### Metin Bölümü

Milliyet Sanat
Milliyet Sanat » Haberler » Sinema » Bu hafta vizyona giren 12 film

Bu hafta vizyona giren 12 film

Bu hafta vizyona giren 12 film  10 Mayıs 2018 - 03:05
Türkiye'deki sinema salonlarında bu hafta 8'i yerli 12 film vizyona girecek. Onur Ünlü'nün yönettiği "Aşkın Gören Gözlere İhtiyacı Yok", Camille Cottin ve Juliette Binoche'un başrollerinde yer aldığı "Eyvah Anne Oluyorum"; Luke Evans ile Kelly Reilly'in oynadığı "10x10" sinemaseverleri salonlara çekmeye aday. İşte haftanın filmleri.

 

10x10

 
Dışarıdan sıradan bir adam olarak gözüken Lewis, aslında pek de öyle değildir. Onun Cathy’ye karşı gizli bir takıntısı vardır. Genç kadından intikam almayı düşünen Lewis, en ince ayrıntısına kadar her şeyi hesapladığı bir plan yapar ve Cathy'yi kaçırır. Onu oldukça küçük, ses yalıtımlı bir odaya kiltiler. Lewis’in bunu yapmasının Cathy’nin karanlık bir sırrını itiraf etmesini sağlamaktır. Fakat Cathy’nin pes etmeye niyeti yoktur.
 

Cehennemden Selfie

 
Almanya’da vlogger olan Julia, kuzeni Hannah’ın ziyaret etmek için Amerika’ya gider. Julia’nın gelişin ardından Hannah onda garip bir şeyler fark eder ve hasta olduğunu düşünür. Hannah’ın bu düşüncesi kısa süre sonra doğrulanır ve Julia ani bir şekilde rahatsızlanır. Bir süre sonra Hannah’ın evinde sıra dışı olaylar yaşanmaya başlar. Bunların nedeni öğrenmek için internette bir araştırmaya koyulur. Bu sırada Julia’nın blog yazılarına denk gelir ve kendini internetin derinlerinde, terörün sınır tanımadığı yerlerde bulur.

######
### Çıkarılan Bilgiler

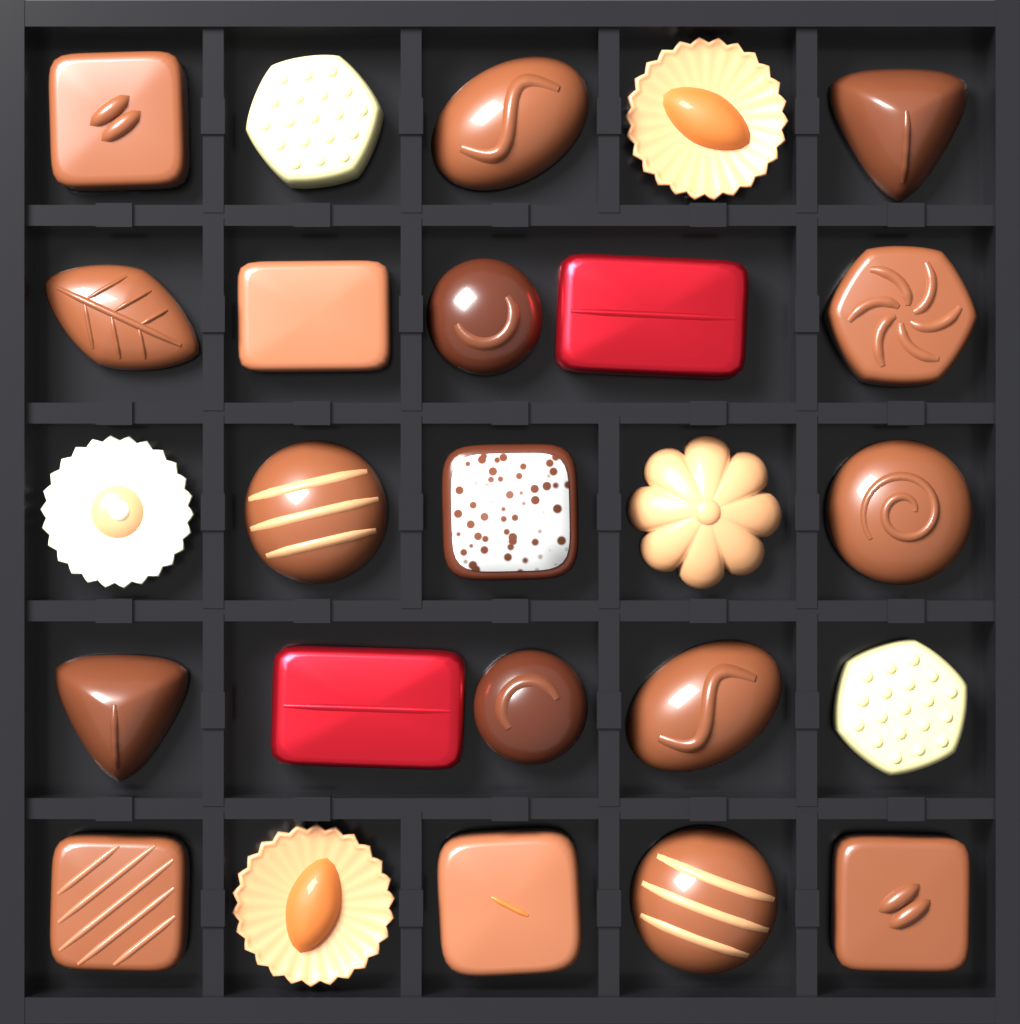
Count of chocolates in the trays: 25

######
### Çıkarılan Bilgiler

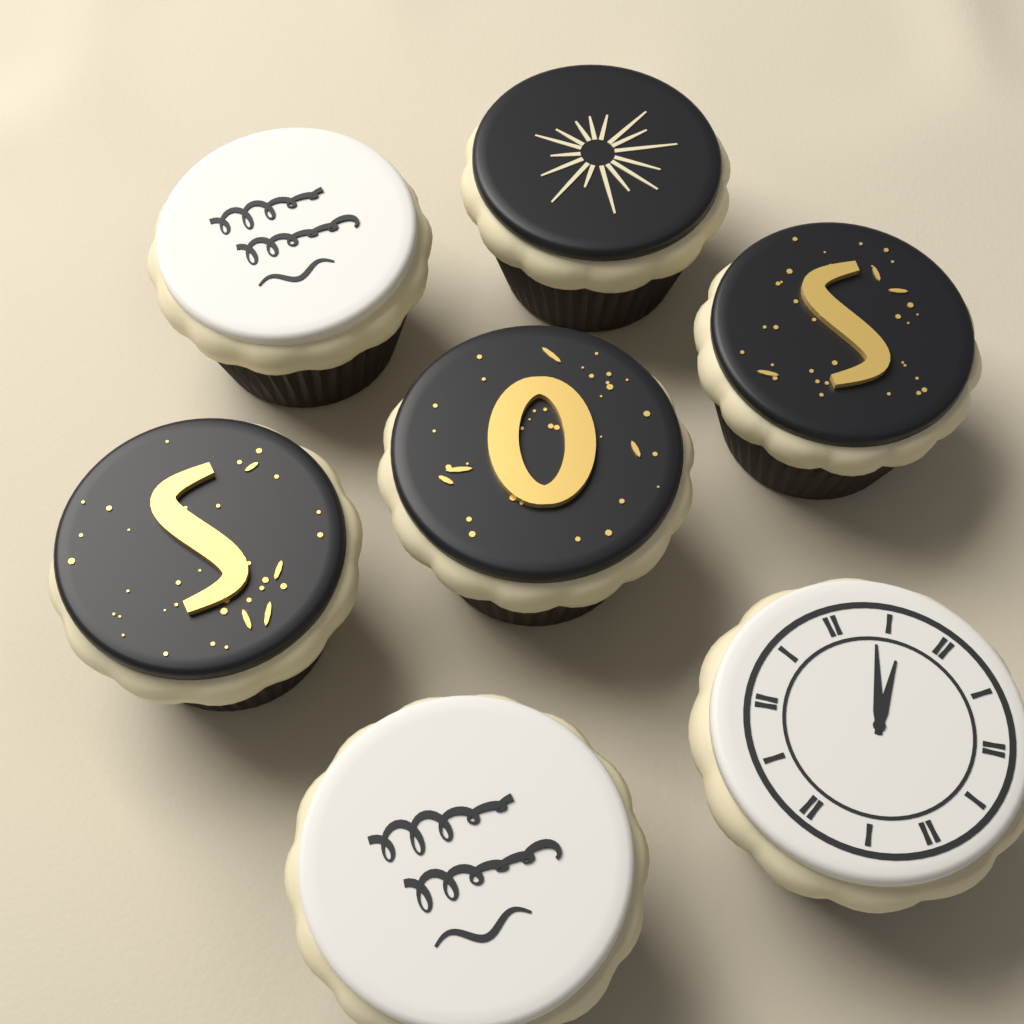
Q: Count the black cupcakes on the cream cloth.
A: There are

######

• **Alıştırma Bölümleri**
1. Vizyona giren filmler haberine göre bu hafta gösterime giren 12 filmin kaçı yerli?
2. Bu hafta vizyona giren filmlerle ilgili haberi kaldığı yerden sürdürün.

• **Görev Görev Cevaplar**
1. Sekizi yerli.

2.
 
 

Elim Sende

 
Bulut ve Mavi birbirlerini ilk gördükleri anda aşık olmuşlardır. Fakat kimsenin bu aşkı söylemeye cesareti yoktur. Birbirinden habersiz iki aşığın inişli çıkışlı ve sevgi dolu hikayeleri herkesin yüreğini ısıtacaktır Senarist ve yönetmenliğini Banu Kaptanoğulları’nın üstlendiği filmin başrollerini Seda Kement ve Serkan Gürkan paylaşıyor. Romantik türdeki filmin oyuncu kadrosunda ayrıca Eşref Kolçak, Fatih Küçük, Gülşah Yavuz, Belkıs Akçil, Tayfun Sav, Cüneyt Tek, Tuğba Özay yer alıyor.
 

Eyvah Anne Oluyorum

 
Avril ve annesi Mado birbirlerinden daha fazla farklı olamazlardı. 30 yaşında olan Avril evli ve çalışan bir kadındır. O annesinin tam tersi, her daim çocuksu, kaygısız ve küstahtır. Bu iki farklı kadın aynı zamanda hamile kaldıklarında aynı evi paylaşmak zorunda kalır. Mado, bu sırada orta yaş krizine girmiştir ve henüz büyükanne olmaya hazır değildir. Avril ise annesini yeniden bir anne olarak hayal etmekte oldukça zorlanmaktadır.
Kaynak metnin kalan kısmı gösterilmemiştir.